Caja Oblatos C.F.D.
- Full name: Caja Oblatos Club de Fútbol Deportivo
- Founded: July 2019; 6 years ago
- Ground: Unidad Deportiva Revolución Mexicana Tonalá, Jalisco
- Capacity: 3,000
- Owner: Caja Popular Oblatos
- Chairman: José Bruno Arce Contreras
- Manager: Ángel Monares
- League: Liga Premier – Serie B
- 2025–26: Regular phase: 9th Final phase: Did not qualify
| Home colours | Away colours |

= Caja Oblatos C.F.D. =

Mexican football club

Caja Oblatos C.F.D. is a Mexican football club that plays in the Liga Premier – Serie B, the third level division of Mexican football. It is based in Tonalá, Jalisco.

==History==
The origins of the club go back to a football training center owned by a credit union in Guadalajara, Jalisco, in 2019 it enrolled in the Tercera División de México, the bottom professional category of Mexican football. Since its foundation, the team had an irregular performance in the league, without being able to qualify for the promotion play-off on any occasion.

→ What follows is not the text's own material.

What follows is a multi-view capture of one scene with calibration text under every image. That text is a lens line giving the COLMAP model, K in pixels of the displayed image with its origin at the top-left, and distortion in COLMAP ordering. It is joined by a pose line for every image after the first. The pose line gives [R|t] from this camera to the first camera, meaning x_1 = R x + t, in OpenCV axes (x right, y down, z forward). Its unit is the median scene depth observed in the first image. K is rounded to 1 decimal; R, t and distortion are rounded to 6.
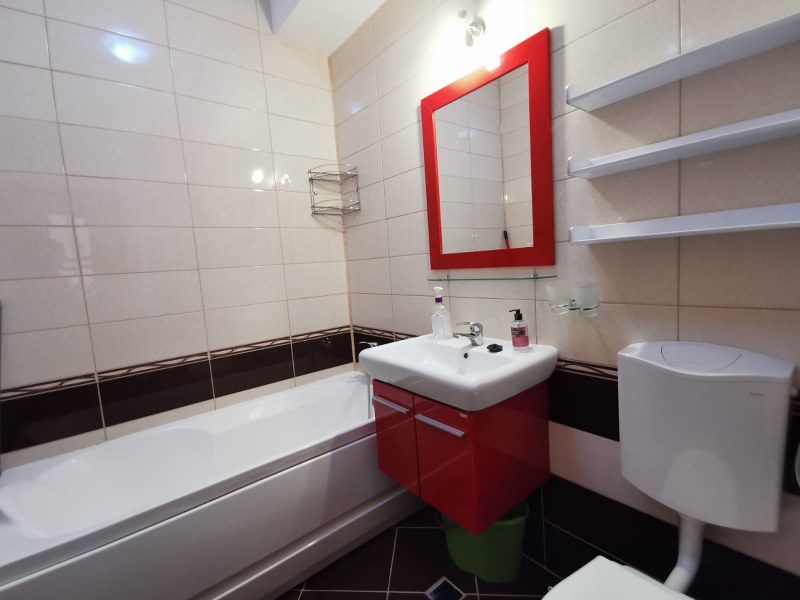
lens RADIAL K [[368.2, 0, 401.3], [0, 368.2, 299.3], [0, 0, 1]] dist [0.024133, -0.012714]
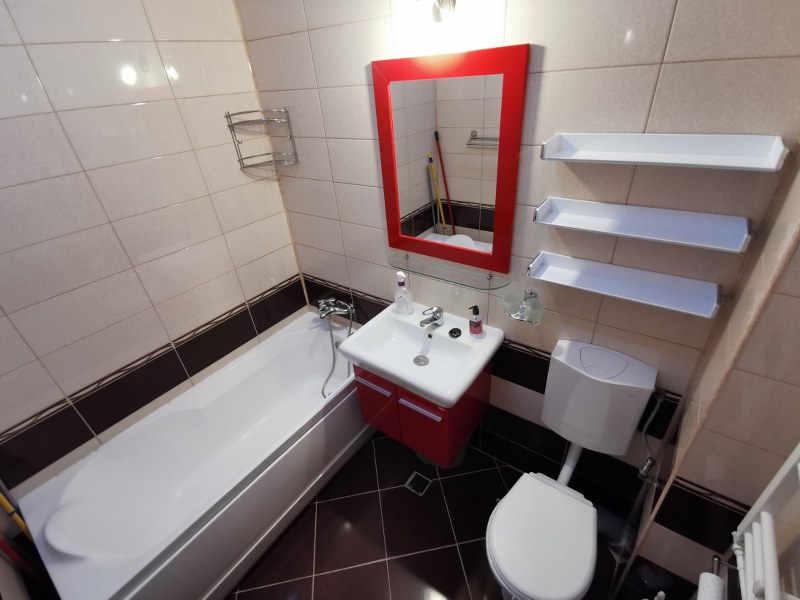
lens RADIAL K [[368.2, 0, 403.0], [0, 368.2, 301.1], [0, 0, 1]] dist [0.024133, -0.012714]
pose [[0.967413, -0.132065, 0.216036, -0.128940], [0.029080, 0.905510, 0.423328, -0.386884], [-0.251530, -0.403250, 0.879842, 0.014527]]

On June 30, 2023, the team entered the Liga Premier – Serie B through an expansion franchise to increase the number of teams participating in that league.

==Players==
===First-team squad===

| No. | Pos. | Nation | Player |
|---|---|---|---|
| 1 | GK | MEX | Pablo López |
| 2 | MF | MEX | Gael Ochoa |
| 3 | DF | MEX | Jorge Nava |
| 4 | DF | MEX | Bruno Arce |
| 5 | DF | MEX | Ángel Rizo |
| 6 | MF | MEX | Luis Alcalá |
| 7 | DF | MEX | Jorge Mendoza |
| 8 | DF | MEX | Ángel Zamora |
| 9 | FW | MEX | Raúl García |
| 10 | FW | MEX | Emmanuel de la Rosa |
| 11 | MF | MEX | Carlo Martínez |
| 12 | GK | MEX | Antonio Gutiérrez |
| 13 | DF | MEX | Jason Moreno |
| 14 | DF | MEX | Ángel Vázquez |
| 16 | MF | MEX | Jonathan Gollaz |
| 17 | MF | MEX | Antonio González |
| 18 | DF | MEX | Diego Jiménez |

| No. | Pos. | Nation | Player |
|---|---|---|---|
| 19 | FW | MEX | Oswaldo Ramírez |
| 20 | MF | MEX | Erwin Carbajal |
| 23 | GK | MEX | Bruno Cárdenas |
| 24 | MF | MEX | Zahid del Río |
| 25 | MF | MEX | Gael González |
| 26 | FW | MEX | Lucca Félix |
| 27 | MF | MEX | Ian Valenzuela |
| 28 | MF | MEX | Francisco Mendoza |
| 29 | DF | MEX | Tristán Hinojosa |
| 30 | FW | MEX | Eder García |
| 31 | FW | MEX | Eric Pinilla |
| 32 | DF | MEX | Francisco Nava |
| 33 | MF | MEX | René Mendoza |
| 34 | MF | MEX | Alan Marín |
| 35 | DF | MEX | Juan Pablo Ramos |
| 36 | GK | MEX | Noé Márquez |

===Reserve teams===
- Tornados Tlaquepaque (Liga TDP)
Reserve team that plays in the Tercera División de México, the bottom level of the Mexican league system.

- Caja Oblatos – Tlajomulco (Liga TDP)
Reserve team that plays in the Tercera División de México, the bottom level of the Mexican league system.